(TASK INPUT Opens)

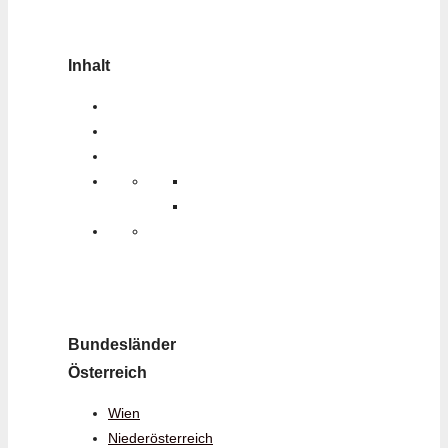
Inhalt
Bundesländer
Österreich
Wien
Niederösterreich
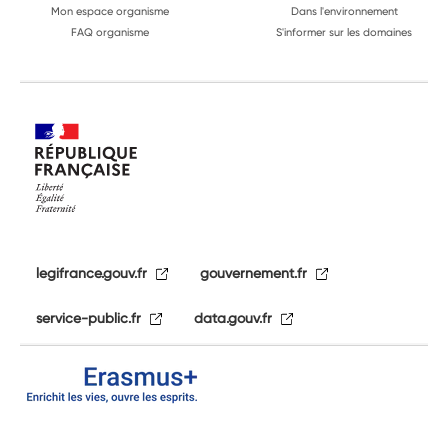
Mon espace organisme
Dans l'environnement
FAQ organisme
S'informer sur les domaines
legifrance.gouv.fr
gouvernement.fr
service-public.fr
data.gouv.fr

(TASK INPUT Closes)

**WHAT IS NEEDED**: Repeat the lines above word for word, without the pictures.

**WRITTEN ANSWER**:
Inhalt
Bundesländer
Österreich
Wien
Niederösterreich
Mon espace organisme
Dans l'environnement
FAQ organisme
S'informer sur les domaines
legifrance.gouv.fr
gouvernement.fr
service-public.fr
data.gouv.fr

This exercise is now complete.